Con el tiempo siento crecer un escepticismo hacia
las propuestas, palabras e ideas que escucho, es como una ola que lo invade
todo. No me creo nada, por supuesto lo que dicen los políticos, banqueros,
militares, expertos de todo tipo. También las redes sociales y periodistas.

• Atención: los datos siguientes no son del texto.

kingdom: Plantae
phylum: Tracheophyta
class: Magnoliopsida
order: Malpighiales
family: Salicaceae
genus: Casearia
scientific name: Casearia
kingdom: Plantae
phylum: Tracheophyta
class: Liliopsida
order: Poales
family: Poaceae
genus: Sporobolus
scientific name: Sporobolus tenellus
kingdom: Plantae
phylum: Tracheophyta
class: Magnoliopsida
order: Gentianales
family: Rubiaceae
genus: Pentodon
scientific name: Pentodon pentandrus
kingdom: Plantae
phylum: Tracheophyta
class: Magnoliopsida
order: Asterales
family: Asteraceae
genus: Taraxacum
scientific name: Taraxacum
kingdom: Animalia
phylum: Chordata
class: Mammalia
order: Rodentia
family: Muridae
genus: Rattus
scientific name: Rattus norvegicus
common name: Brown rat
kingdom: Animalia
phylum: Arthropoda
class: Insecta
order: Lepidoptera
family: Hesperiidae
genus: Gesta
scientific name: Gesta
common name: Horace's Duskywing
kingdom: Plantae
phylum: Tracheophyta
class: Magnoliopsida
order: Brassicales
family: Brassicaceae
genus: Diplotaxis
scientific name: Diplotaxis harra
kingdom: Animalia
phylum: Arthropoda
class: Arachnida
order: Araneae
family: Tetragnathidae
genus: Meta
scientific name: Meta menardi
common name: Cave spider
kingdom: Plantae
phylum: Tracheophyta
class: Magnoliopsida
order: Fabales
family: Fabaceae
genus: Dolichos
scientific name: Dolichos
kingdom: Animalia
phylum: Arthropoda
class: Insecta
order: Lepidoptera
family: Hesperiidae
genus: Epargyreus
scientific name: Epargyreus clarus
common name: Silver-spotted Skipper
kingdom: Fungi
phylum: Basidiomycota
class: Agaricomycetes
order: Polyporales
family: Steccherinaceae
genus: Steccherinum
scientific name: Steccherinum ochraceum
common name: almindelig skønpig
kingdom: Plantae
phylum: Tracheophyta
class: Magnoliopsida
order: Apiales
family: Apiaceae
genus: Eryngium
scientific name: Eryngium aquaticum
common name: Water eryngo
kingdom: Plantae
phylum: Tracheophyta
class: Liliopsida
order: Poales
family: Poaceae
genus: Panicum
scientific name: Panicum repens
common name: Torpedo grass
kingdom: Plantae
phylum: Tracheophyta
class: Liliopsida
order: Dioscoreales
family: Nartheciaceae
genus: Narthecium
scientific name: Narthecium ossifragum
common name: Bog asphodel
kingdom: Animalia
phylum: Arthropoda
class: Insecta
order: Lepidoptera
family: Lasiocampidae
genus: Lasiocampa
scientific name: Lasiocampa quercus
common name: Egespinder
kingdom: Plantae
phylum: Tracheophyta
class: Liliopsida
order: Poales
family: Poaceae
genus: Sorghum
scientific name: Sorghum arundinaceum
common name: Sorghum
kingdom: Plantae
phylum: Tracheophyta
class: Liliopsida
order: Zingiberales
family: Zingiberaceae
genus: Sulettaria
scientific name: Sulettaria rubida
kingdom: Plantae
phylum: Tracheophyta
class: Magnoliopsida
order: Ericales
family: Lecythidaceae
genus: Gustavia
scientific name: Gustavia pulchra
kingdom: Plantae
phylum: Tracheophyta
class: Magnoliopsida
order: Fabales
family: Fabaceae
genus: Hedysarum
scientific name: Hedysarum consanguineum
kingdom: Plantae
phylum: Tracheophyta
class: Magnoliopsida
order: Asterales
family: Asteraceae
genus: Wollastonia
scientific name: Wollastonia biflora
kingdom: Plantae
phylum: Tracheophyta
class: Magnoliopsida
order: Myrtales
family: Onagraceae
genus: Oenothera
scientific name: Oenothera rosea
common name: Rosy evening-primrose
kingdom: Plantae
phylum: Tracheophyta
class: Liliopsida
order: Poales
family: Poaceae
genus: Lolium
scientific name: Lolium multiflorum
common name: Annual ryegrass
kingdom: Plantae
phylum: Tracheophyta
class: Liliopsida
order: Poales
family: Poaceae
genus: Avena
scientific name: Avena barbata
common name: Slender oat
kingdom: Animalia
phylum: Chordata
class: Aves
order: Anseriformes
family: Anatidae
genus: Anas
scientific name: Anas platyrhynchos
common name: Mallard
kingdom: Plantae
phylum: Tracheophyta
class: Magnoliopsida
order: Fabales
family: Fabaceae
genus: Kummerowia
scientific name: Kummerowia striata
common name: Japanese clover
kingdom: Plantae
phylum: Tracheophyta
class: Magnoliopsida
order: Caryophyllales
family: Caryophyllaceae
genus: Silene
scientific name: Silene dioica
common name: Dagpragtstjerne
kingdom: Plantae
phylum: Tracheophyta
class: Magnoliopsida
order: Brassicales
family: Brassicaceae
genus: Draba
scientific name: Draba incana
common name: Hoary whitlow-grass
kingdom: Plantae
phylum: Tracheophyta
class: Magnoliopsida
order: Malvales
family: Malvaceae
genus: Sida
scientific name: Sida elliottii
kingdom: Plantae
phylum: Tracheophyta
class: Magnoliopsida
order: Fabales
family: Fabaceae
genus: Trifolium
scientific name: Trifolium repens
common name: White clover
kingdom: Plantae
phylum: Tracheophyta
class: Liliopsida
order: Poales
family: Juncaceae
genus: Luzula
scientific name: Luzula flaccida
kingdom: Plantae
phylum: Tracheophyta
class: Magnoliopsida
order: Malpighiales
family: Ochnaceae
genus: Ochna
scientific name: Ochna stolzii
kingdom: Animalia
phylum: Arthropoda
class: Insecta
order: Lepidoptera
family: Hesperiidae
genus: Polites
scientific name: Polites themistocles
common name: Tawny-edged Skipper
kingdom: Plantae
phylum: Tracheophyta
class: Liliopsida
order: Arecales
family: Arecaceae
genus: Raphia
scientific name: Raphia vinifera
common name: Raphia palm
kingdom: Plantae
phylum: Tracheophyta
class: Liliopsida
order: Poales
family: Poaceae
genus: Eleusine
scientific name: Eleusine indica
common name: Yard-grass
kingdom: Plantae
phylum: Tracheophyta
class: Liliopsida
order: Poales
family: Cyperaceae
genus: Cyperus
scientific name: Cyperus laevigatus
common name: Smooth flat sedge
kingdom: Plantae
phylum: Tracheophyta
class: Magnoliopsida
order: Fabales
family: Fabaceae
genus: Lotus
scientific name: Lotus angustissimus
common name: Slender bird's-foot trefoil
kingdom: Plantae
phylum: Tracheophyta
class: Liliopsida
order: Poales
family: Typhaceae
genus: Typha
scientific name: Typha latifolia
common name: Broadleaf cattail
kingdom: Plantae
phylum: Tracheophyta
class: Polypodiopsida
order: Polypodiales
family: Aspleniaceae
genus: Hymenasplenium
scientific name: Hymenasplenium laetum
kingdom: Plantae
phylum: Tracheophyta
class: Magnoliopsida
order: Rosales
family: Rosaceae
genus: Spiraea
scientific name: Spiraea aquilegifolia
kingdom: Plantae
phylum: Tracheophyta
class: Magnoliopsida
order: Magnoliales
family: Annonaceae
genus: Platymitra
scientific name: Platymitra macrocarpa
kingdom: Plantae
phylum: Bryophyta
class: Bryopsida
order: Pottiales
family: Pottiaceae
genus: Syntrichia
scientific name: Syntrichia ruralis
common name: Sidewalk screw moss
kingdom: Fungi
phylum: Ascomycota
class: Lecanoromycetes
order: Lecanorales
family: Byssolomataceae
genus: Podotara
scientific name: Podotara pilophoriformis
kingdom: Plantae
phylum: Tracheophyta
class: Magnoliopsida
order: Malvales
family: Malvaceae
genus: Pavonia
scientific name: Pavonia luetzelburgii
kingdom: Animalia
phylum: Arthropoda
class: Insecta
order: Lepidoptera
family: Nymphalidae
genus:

Todos enmascaran o interpretan la realidad según sus intereses, cuando no
mienten descaradamente. El escepticismo es una forma en que tienes de
defenderte de la decepción.
Las personas, al menos en el mundo occidental, estamos regidas por unas pocas
necesidades: el sexo y el poder y todo ello permite satisfacer una necesidad
secundaria, la valoración de uno mismo. A partir de eso se construye todo, se
miente, se manipula, se crean máscaras que engañan a otros en el juego de ganar
o, al menos, de no perder.
Leía ayer a Hans Kung escribiendo sobre la confianza
radical que permite creer en la vida y en Dios, eventualmente. Seguiré
leyéndolo pero me veo lejos de cualquier forma de confianza.
Pero no hay que confundir lo
que nos ofrecen los hombres con lo que nos ofrece la vida. Las de los hombres
siempre son ofertas interesadas, somos así, aun con buena fe. La vida, en
cambio, es clara y rotunda, nunca engaña ni decepciona; cruda pero auténtica.
Al final seremos luz, estiércol, agua, color, polvo, viento… todo y nada.